* _Required work_:
Show all lines below holding the string "pelo".

Collected data
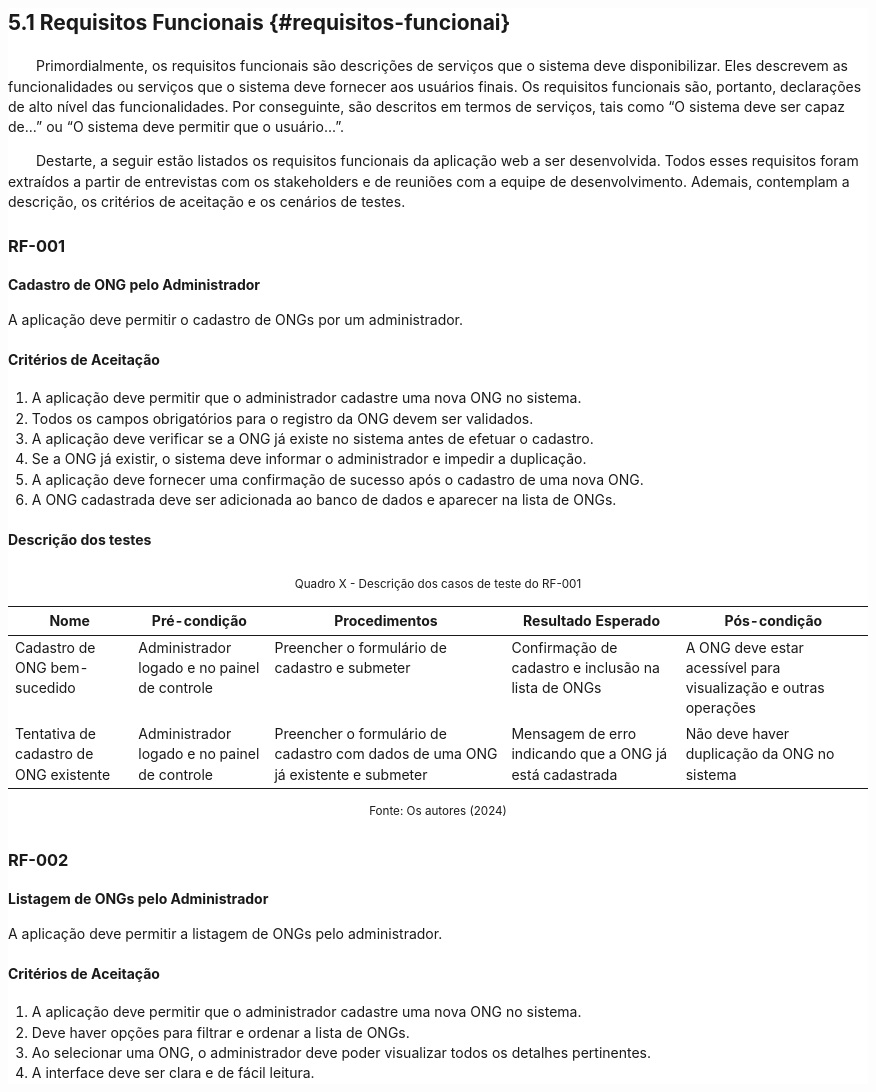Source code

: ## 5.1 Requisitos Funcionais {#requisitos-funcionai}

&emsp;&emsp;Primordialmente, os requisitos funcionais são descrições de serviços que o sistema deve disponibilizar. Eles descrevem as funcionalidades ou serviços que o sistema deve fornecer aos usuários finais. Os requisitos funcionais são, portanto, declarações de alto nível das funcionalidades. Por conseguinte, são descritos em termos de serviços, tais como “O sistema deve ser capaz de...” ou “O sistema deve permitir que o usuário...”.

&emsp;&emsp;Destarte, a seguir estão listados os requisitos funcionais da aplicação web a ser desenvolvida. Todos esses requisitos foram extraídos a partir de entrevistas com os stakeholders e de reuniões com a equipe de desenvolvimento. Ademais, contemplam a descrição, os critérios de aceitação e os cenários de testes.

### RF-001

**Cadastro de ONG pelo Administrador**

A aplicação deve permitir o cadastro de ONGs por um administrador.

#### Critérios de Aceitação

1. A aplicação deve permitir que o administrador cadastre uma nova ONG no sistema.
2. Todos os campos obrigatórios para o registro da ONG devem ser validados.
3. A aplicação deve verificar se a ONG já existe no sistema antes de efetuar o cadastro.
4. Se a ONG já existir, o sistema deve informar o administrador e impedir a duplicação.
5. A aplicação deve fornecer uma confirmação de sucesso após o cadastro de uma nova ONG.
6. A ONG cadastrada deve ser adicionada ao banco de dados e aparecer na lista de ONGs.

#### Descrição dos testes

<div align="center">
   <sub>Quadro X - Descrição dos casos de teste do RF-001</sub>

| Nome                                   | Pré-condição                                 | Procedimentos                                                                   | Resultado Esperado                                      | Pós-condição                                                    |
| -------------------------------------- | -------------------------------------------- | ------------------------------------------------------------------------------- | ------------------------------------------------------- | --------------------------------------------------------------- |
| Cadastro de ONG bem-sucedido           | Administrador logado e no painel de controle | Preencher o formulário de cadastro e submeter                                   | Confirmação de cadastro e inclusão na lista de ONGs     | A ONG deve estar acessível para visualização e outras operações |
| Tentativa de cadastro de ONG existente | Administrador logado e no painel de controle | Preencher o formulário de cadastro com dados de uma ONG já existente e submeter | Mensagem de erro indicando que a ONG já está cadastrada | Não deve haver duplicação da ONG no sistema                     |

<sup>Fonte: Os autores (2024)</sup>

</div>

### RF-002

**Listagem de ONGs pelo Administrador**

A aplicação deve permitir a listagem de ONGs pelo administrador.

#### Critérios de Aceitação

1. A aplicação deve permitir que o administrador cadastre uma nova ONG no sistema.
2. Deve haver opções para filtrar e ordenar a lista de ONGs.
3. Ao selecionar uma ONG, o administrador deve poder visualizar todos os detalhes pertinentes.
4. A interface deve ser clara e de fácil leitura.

---

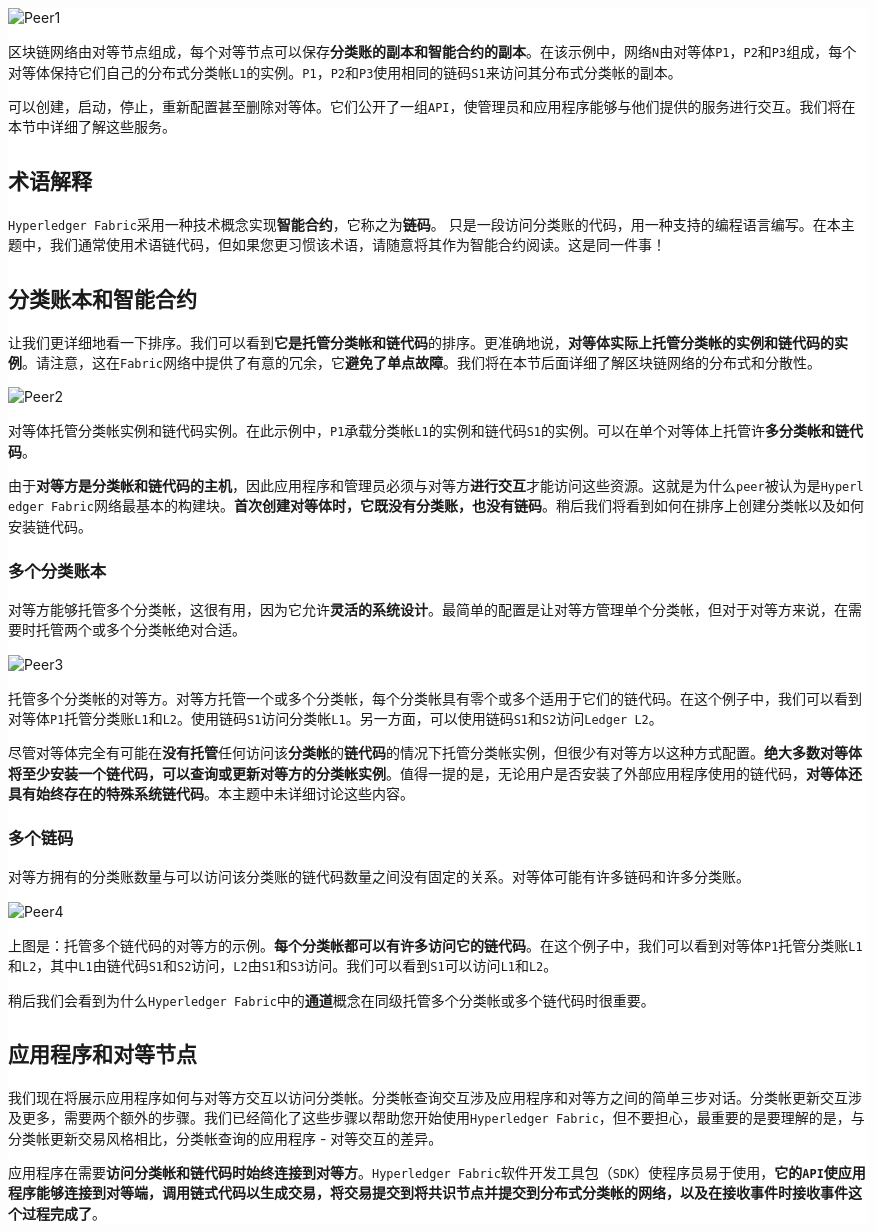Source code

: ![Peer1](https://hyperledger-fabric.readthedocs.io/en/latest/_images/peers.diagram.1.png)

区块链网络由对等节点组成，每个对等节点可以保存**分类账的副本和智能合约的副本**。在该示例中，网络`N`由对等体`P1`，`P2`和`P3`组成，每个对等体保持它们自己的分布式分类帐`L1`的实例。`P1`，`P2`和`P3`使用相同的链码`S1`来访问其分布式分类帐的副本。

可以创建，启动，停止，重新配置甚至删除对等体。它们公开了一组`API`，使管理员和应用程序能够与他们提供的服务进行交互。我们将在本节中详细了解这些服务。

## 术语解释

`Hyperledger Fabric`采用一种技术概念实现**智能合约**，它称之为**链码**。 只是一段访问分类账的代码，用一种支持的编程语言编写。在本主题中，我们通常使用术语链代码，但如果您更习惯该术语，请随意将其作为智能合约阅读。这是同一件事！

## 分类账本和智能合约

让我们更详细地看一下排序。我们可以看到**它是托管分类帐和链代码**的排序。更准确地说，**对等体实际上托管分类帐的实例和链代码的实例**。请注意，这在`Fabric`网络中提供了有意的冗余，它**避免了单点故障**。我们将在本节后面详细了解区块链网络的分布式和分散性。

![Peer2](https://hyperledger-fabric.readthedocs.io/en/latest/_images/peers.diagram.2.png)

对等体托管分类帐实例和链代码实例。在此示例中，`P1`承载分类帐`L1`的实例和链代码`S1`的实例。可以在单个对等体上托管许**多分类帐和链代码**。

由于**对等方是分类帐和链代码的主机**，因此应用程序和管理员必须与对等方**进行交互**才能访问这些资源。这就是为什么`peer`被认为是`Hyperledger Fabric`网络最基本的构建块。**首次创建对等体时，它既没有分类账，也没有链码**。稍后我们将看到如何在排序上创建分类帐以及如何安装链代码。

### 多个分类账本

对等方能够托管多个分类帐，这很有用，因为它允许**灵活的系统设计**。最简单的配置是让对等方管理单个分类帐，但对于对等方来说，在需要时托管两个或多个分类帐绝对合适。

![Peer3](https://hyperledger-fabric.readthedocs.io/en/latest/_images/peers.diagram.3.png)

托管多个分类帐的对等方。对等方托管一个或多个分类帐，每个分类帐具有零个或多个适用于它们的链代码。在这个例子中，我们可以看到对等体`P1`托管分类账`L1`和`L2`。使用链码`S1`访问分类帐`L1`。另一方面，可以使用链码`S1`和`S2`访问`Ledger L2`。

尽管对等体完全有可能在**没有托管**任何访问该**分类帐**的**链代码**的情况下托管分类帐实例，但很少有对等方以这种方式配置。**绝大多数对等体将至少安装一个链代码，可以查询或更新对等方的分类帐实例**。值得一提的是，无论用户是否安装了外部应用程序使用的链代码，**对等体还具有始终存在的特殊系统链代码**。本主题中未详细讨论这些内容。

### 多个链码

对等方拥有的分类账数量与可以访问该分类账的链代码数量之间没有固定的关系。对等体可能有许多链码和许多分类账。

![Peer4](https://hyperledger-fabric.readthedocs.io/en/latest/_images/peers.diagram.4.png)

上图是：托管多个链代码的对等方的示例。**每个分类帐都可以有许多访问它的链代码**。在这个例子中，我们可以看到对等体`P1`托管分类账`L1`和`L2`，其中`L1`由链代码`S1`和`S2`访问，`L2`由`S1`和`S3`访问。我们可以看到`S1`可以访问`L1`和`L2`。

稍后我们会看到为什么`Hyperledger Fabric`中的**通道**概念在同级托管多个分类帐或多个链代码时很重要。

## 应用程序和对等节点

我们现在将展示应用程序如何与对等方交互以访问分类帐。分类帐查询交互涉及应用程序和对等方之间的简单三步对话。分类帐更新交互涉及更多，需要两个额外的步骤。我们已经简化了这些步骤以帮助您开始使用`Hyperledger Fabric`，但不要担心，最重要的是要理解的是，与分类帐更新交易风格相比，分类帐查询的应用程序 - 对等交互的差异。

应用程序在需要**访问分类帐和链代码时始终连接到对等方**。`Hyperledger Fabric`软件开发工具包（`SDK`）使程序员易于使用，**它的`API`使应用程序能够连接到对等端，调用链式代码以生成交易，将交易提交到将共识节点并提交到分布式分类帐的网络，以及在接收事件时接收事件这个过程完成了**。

* _Response for this exercise_:
**Cadastro de ONG pelo Administrador**
**Listagem de ONGs pelo Administrador**
A aplicação deve permitir a listagem de ONGs pelo administrador.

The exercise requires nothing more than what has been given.